Problem requirements
Each line from the one holding "Олег Викторович, Мошель" through the final line of the data below is to be given again exactly, and no other line is to appear.

Segment Open

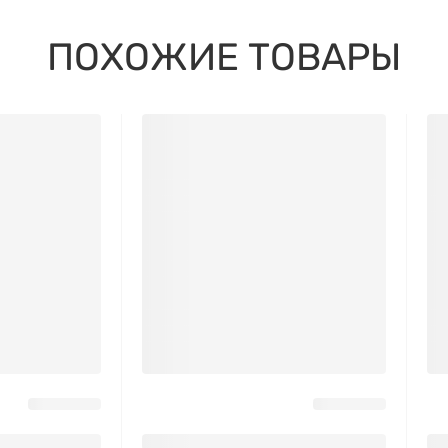
ПОХОЖИЕ ТОВАРЫ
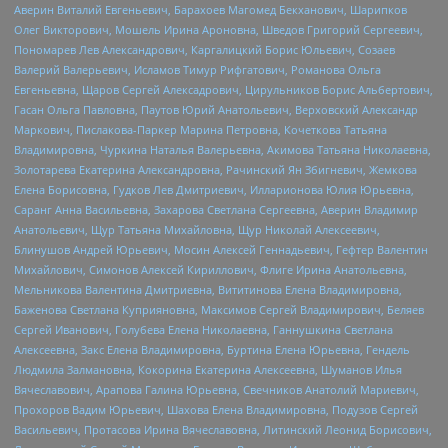
Аверин Виталий Евгеньевич, Барахоев Магомед Бекханович, Шарипков
Олег Викторович, Мошель Ирина Ароновна, Шведов Григорий Сергеевич,
Пономарев Лев Александрович, Каргалицкий Борис Юльевич, Созаев
Валерий Валерьевич, Исламов Тимур Рифгатович, Романова Ольга
Евгеньевна, Щаров Сергей Алексадрович, Цирульников Борис Альбертович,
Гасан Ольга Павловна, Паутов Юрий Анатольевич, Верховский Александр
Маркович, Пислакова-Паркер Марина Петровна, Кочеткова Татьяна
Владимировна, Чуркина Наталья Валерьевна, Акимова Татьяна Николаевна,
Золотарева Екатерина Александровна, Рачинский Ян Збигневич, Жемкова
Елена Борисовна, Гудков Лев Дмитриевич, Илларионова Юлия Юрьевна,
Саранг Анна Васильевна, Захарова Светлана Сергеевна, Аверин Владимир
Анатольевич, Щур Татьяна Михайловна, Щур Николай Алексеевич,
Блинушов Андрей Юрьевич, Мосин Алексей Геннадьевич, Гефтер Валентин
Михайлович, Симонов Алексей Кириллович, Флиге Ирина Анатольевна,
Мельникова Валентина Дмитриевна, Вититинова Елена Владимировна,
Баженова Светлана Куприяновна, Максимов Сергей Владимирович, Беляев
Сергей Иванович, Голубева Елена Николаевна, Ганнушкина Светлана
Алексеевна, Закс Елена Владимировна, Буртина Елена Юрьевна, Гендель
Людмила Залмановна, Кокорина Екатерина Алексеевна, Шуманов Илья
Вячеславович, Арапова Галина Юрьевна, Свечников Анатолий Мариевич,
Прохоров Вадим Юрьевич, Шахова Елена Владимировна, Подузов Сергей
Васильевич, Протасова Ирина Вячеславовна, Литинский Леонид Борисович,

Segment Closed

Result
Олег Викторович, Мошель Ирина Ароновна, Шведов Григорий Сергеевич,
Пономарев Лев Александрович, Каргалицкий Борис Юльевич, Созаев
Валерий Валерьевич, Исламов Тимур Рифгатович, Романова Ольга
Евгеньевна, Щаров Сергей Алексадрович, Цирульников Борис Альбертович,
Гасан Ольга Павловна, Паутов Юрий Анатольевич, Верховский Александр
Маркович, Пислакова-Паркер Марина Петровна, Кочеткова Татьяна
Владимировна, Чуркина Наталья Валерьевна, Акимова Татьяна Николаевна,
Золотарева Екатерина Александровна, Рачинский Ян Збигневич, Жемкова
Елена Борисовна, Гудков Лев Дмитриевич, Илларионова Юлия Юрьевна,
Саранг Анна Васильевна, Захарова Светлана Сергеевна, Аверин Владимир
Анатольевич, Щур Татьяна Михайловна, Щур Николай Алексеевич,
Блинушов Андрей Юрьевич, Мосин Алексей Геннадьевич, Гефтер Валентин
Михайлович, Симонов Алексей Кириллович, Флиге Ирина Анатольевна,
Мельникова Валентина Дмитриевна, Вититинова Елена Владимировна,
Баженова Светлана Куприяновна, Максимов Сергей Владимирович, Беляев
Сергей Иванович, Голубева Елена Николаевна, Ганнушкина Светлана
Алексеевна, Закс Елена Владимировна, Буртина Елена Юрьевна, Гендель
Людмила Залмановна, Кокорина Екатерина Алексеевна, Шуманов Илья
Вячеславович, Арапова Галина Юрьевна, Свечников Анатолий Мариевич,
Прохоров Вадим Юрьевич, Шахова Елена Владимировна, Подузов Сергей
Васильевич, Протасова Ирина Вячеславовна, Литинский Леонид Борисович,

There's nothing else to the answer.